Precipitação cai para metade em 80 anos

Com a chegada da primavera, o nosso país tem vindo a cobrir-se de um manto verde, mas a zona sul do nosso país, nomeadamente no Baixo Alentejo, não fica indiferente à seca, uma realidade muito presente.

Ainda com os períodos intensos de chuva que se deram no final do ano, Beja registou níveis de seca fraca e moderada, de acordo com o Instituto Português do Mar e da Atmosfera (IPMA).

Recentemente, os dados divulgados pelo projeto que visa recuperar a produtividade agrícola e florestal na zona, REA Alentejo, afirmam que, nesta região, em 80 anos, o valor médio de precipitação na região caiu para metade.

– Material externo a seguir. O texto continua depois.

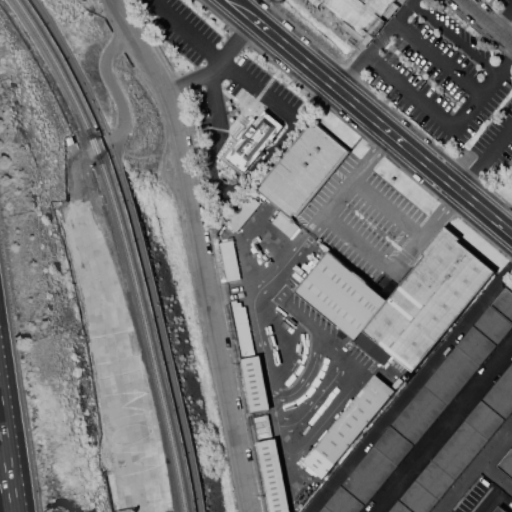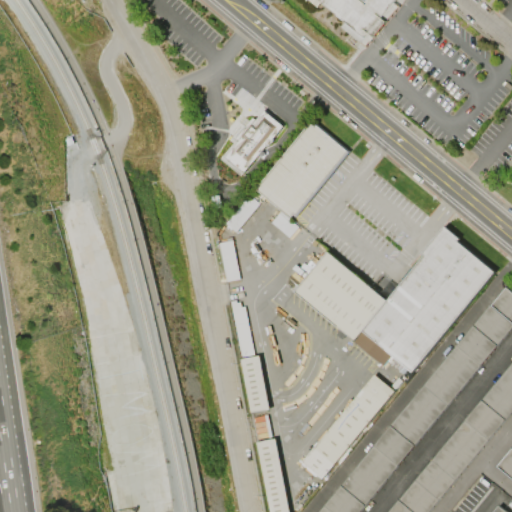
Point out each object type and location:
power tower: (281, 3)
building: (358, 13)
road: (121, 14)
building: (361, 15)
road: (489, 18)
road: (507, 22)
road: (207, 46)
road: (379, 47)
road: (465, 48)
road: (226, 63)
road: (450, 69)
road: (110, 84)
road: (186, 85)
road: (427, 111)
road: (369, 117)
building: (252, 140)
building: (251, 142)
road: (485, 156)
building: (301, 170)
building: (301, 170)
road: (243, 182)
road: (331, 211)
road: (410, 233)
railway: (126, 246)
road: (138, 247)
road: (374, 253)
building: (229, 260)
building: (229, 261)
road: (201, 266)
building: (400, 300)
building: (400, 301)
building: (497, 316)
road: (264, 354)
road: (340, 357)
road: (305, 378)
building: (254, 384)
building: (255, 384)
building: (424, 406)
building: (348, 426)
building: (347, 427)
road: (442, 427)
building: (459, 448)
road: (286, 462)
building: (506, 463)
building: (506, 464)
road: (474, 468)
building: (273, 475)
building: (273, 476)
road: (497, 477)
road: (4, 478)
building: (497, 509)
building: (501, 510)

Para agravar este quadro, o clima e as más práticas agrícolas fizeram com que 94% do Baixo Alentejo se tornasse suscetível à desertificação. A região de Mértola chega mesmo a registar 96% de suscetibilidade a este fenómeno.

A informação foi divulgada na passada sexta-feira, dia 17 de março, pelo REA Alentejo, iniciativa promovida pela Associação de Defesa do Património de Mértola (ADPM). Este refere que as NUTS do Baixo Alentejo apresenta 38% do seu território com suscetibilidade crítica à desertificação, 35% muito elevada e 21% elevada. Apenas 5% conta com níveis moderados e 1% com níveis reduzidos.

Coordenadora do REA Alentejo, María Bastidas, ressalta o elevado grau de degradação ao qual temos vindo a assistir, como consequência da desertificação, que se confirma com os dados recolhidos pela Estação Meteorológica de Vale Formoso, e partilhados pela REA Alentejo: entre 1940 e 2022 assistiu-se a uma diminuição acentuada na média de precipitação anual, por décadas. Enquanto que na década de 40, o valor médio anual de precipitação era de quase 800mm, na década de 2010 o valor diminuiu para 474,2 mm. De 1940 a 1970, a média anual de precipitação foi de 601 mm, enquanto nos últimos 30 anos (de 1991 a 2021) o valor desce para os 446 mm.

Segundo a investigadora da NOVA FCSH, Maria José Roxo, “a aridez tem aumentado” naquela região, como resultado da diminuição da precipitação e aumento das temperaturas – “o que contribui para uma alteração na estrutura dos solos e nas quantidade e qualidade dos recursos hídricos”. A agricultura intensiva também contribuiu para o agravamento do fenómeno, “uma vez que esta prática não tem em vista a proteção do mesmo e este vai perdendo qualidade”, acrescenta.

Além destes, existe ainda uma responsabilidade a ser atribuída à questão climática, alerta a investigadora da NOVA FCSH. O último ano, em particular de setembro de 2021 a agosto de 2022, fez-se sentir a seca mais severa de que há registos – apresentando o valor total anual de precipitação na ordem dos 298mm. No entanto, apenas no curto período de inverno, de dezembro de 2022 a fevereiro de 2023, choveram mais 200mm.

Como tal, torna-se evidente que a “enorme irregularidade na precipitação e na distribuição pelas estações do ano, contribui para uma grande incerteza em termos agrícolas e para o desencadear de episódios de erosão que favorecem a degradação dos solos, quando ocorrem chuvas intensas ”, remata Maria José Roxo.